Preferred Qualifications

• Familiarity with potency assays, physiochemical assays and other characterization assays
• Knowledge in novel techniques on detecting and analyzing residual impurities
• Strong publication record and external scientific presence
• Experience in fostering partnership with clients through CDMO service

Supervisory Responsibilities

Yes. This role may supervise Associate Scientist and/or Scientist

Additional Information

The annual rate of pay for this position ranges from  $129,500 - $197,500. For non-exempt roles, and according to applicable regulations, there may be the possibility for overtime pay. This role is eligible for the Company's discretionary bonus and discretionary equity incentives.
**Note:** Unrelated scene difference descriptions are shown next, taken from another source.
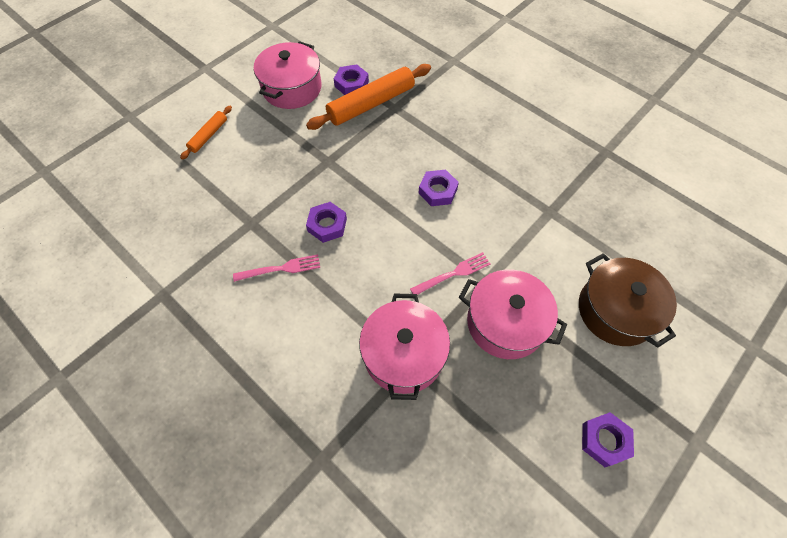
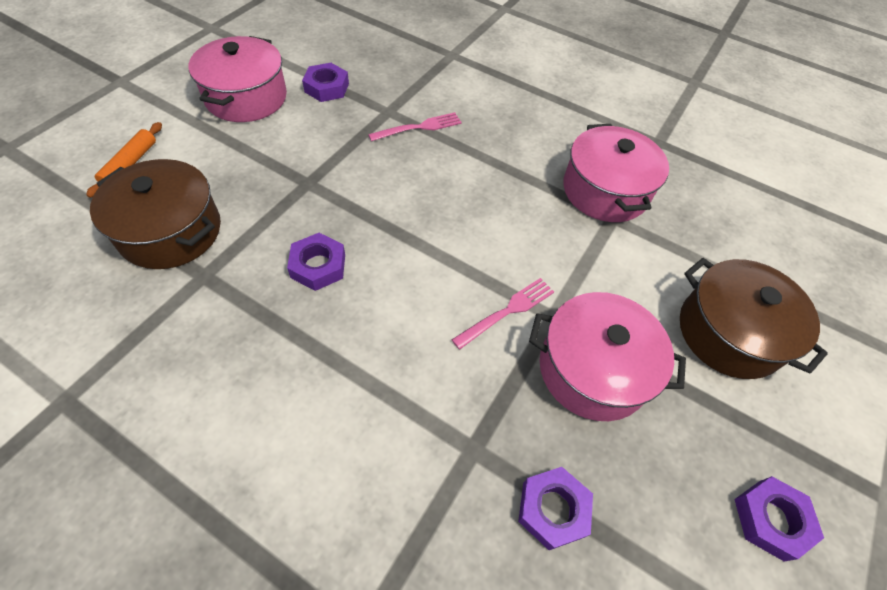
camera: 15 degrees left, 5 degrees down
(232, 189) = (171, 231): none -> brown pot
(280, 268) = (256, 335): pink fork -> pink fork (419, 127)
(371, 104) = (356, 109): orange rolling pin -> none
(403, 354) = (460, 437): pink pot -> pink pot (605, 191)
(437, 191) = (464, 206): purple nut -> purple nut (552, 509)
Eligible employees may participate in the Company's benefits programs, including medical / dental / vision / prescription coverage, employee wellness resources, 401(k) plan with employer match, access to an Employee Stock Purchase Plan, (ESPP), paid time off & paid parental leave benefits, and disability benefits.
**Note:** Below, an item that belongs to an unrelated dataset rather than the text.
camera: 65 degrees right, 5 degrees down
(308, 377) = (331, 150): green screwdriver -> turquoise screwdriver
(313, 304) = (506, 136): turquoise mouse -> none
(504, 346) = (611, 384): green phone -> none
The annual pay rate range is described in good faith, and the Company believes is the range of possible compensation for this role at the time of this posting depending on the candidate's experience, qualifications, geographic location, and other factors permitted by law. The Company may ultimately pay more or less than the posted range, and this range may be modified in the future. No amount is considered to be wages or compensation until such amount is earned, vested, and determinable under the terms and conditions of the applicable policies and plans. The amount and availability of any bonus, commission, benefits, or any other form of compensation and benefits that are allocable to a particular employee remains in the Company's sole discretion unless and until paid and may be modified at the Company's sole discretion, consistent with the law.

Statement

MacroGenics is proud to be an equal opportunity employer. Employment selection and related decisions are made without regard to race, color, national origin, sex, gender identity, sexual orientation, religion, age, disability, protected veteran status, or any other characteristic protected by federal, state or local law. We are committed to working with and providing reasonable accommodation to individuals with disabilities. If, because of a medical condition or disability, you need a reasonable accommodation for any part of the employment process, please email or call and/or 711 for TTD/TTY service. 

Equal Opportunity Employer/Veterans/Disabled

We do not accept non-solicited resumes or candidate submittals from search/recruiting agencies.